#### [Task brief]
Among the entries that follow, find every line with the word "root" and copy it.

[Dataset items]
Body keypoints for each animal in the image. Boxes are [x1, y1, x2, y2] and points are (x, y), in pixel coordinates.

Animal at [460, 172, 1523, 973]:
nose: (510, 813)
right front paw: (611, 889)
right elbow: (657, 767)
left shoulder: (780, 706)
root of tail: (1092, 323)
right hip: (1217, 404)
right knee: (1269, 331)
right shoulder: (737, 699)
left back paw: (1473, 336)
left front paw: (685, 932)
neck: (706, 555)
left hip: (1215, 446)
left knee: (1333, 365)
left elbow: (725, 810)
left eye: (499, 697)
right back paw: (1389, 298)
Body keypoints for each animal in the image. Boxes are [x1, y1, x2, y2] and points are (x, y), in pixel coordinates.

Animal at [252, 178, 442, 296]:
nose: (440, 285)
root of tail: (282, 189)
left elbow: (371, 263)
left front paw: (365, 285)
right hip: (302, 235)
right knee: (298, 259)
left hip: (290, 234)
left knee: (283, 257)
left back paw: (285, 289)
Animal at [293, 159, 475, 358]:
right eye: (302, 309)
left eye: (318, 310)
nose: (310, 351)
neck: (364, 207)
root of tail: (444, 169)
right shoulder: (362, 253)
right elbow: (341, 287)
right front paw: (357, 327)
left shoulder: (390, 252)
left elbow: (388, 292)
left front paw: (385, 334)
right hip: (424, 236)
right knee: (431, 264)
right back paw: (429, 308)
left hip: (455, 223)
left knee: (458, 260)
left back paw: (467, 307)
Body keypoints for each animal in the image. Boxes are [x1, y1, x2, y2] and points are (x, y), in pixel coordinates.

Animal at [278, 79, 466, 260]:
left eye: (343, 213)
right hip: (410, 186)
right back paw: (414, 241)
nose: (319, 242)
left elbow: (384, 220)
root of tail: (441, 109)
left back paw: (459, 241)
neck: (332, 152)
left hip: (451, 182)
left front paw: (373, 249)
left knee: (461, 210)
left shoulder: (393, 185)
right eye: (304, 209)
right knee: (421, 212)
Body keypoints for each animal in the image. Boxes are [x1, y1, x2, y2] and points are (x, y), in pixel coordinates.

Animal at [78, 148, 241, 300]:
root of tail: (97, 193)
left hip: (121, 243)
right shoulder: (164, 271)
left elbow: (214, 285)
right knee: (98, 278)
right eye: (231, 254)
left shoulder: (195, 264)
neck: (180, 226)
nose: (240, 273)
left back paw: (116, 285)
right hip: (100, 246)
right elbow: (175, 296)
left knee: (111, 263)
* * *
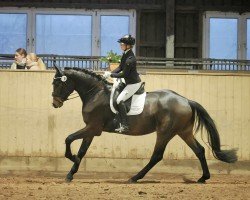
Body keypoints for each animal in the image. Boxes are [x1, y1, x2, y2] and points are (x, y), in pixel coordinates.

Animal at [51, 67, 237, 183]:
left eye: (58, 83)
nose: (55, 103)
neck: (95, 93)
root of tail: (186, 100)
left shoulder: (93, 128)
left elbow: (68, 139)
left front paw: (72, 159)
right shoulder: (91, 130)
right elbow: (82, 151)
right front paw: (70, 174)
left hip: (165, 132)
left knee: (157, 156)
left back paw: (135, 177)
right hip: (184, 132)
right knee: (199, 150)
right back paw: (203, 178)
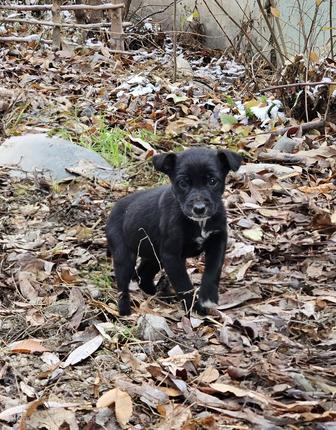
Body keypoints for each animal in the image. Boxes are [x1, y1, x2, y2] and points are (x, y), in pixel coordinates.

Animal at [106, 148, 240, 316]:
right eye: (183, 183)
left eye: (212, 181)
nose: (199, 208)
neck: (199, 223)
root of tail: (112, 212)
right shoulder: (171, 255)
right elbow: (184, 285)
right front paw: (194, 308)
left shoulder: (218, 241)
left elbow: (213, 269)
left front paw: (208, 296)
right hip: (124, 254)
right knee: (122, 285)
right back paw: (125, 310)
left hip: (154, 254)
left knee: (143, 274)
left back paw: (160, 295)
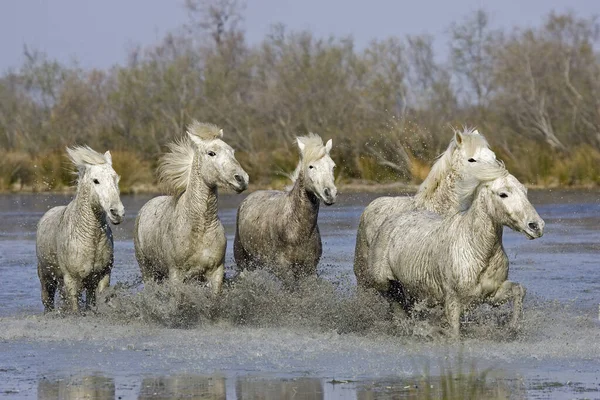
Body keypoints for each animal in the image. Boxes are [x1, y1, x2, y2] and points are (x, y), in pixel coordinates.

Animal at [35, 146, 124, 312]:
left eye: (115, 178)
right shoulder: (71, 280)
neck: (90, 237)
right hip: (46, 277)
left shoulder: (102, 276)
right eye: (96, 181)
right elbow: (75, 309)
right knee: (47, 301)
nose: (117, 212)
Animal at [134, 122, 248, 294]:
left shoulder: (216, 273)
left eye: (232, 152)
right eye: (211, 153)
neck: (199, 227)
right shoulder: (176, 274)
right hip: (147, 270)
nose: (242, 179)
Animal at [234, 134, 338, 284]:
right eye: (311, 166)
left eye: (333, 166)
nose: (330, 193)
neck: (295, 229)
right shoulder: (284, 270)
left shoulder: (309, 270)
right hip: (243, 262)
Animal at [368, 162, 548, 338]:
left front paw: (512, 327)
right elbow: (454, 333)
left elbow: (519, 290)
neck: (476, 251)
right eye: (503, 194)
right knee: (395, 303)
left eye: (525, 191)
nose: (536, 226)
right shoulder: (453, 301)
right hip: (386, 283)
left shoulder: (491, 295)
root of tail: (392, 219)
--
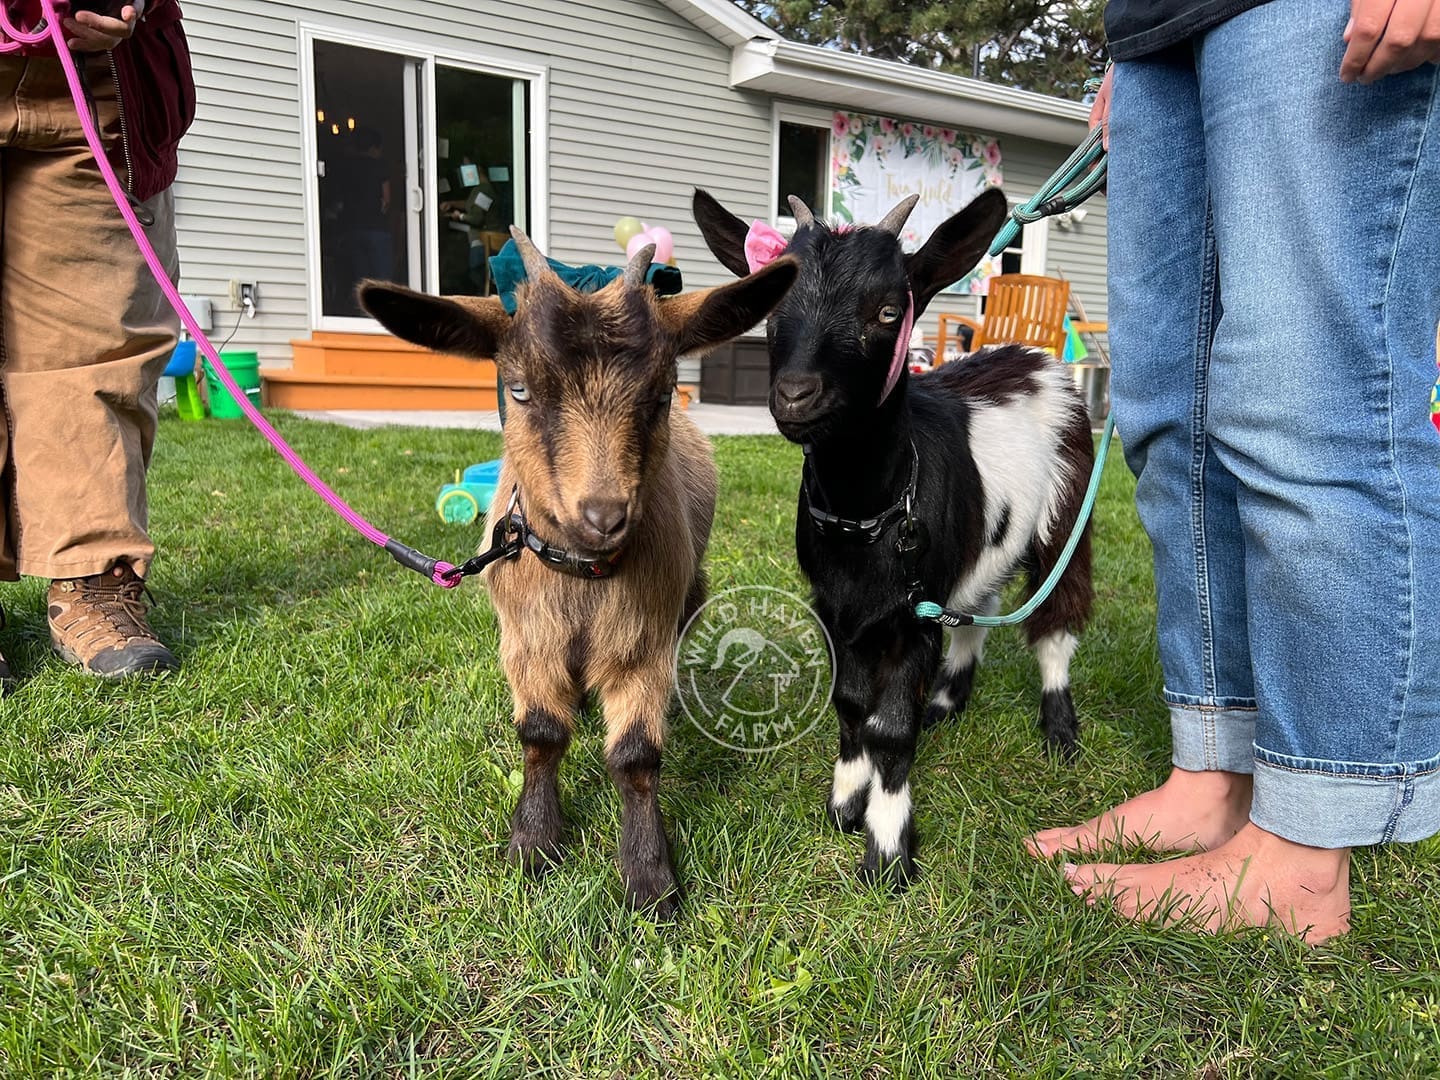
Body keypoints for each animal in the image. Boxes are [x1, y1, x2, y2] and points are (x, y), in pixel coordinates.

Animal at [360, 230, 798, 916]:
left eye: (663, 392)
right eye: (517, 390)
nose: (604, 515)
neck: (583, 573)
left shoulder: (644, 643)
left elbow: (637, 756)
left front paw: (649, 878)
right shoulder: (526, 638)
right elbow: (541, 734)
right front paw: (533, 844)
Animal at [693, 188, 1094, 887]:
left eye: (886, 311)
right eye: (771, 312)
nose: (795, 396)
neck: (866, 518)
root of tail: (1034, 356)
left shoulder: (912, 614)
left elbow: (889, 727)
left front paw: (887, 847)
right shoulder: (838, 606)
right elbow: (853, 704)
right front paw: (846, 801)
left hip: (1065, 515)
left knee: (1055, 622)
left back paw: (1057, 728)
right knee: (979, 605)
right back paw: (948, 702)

#### [Answer to this exercise]
root of tail: (1092, 323)
root of tail: (282, 189)
root of tail: (444, 169)
root of tail: (441, 109)
root of tail: (97, 193)
root of tail: (186, 100)
root of tail: (112, 212)
root of tail: (392, 219)
root of tail: (1034, 356)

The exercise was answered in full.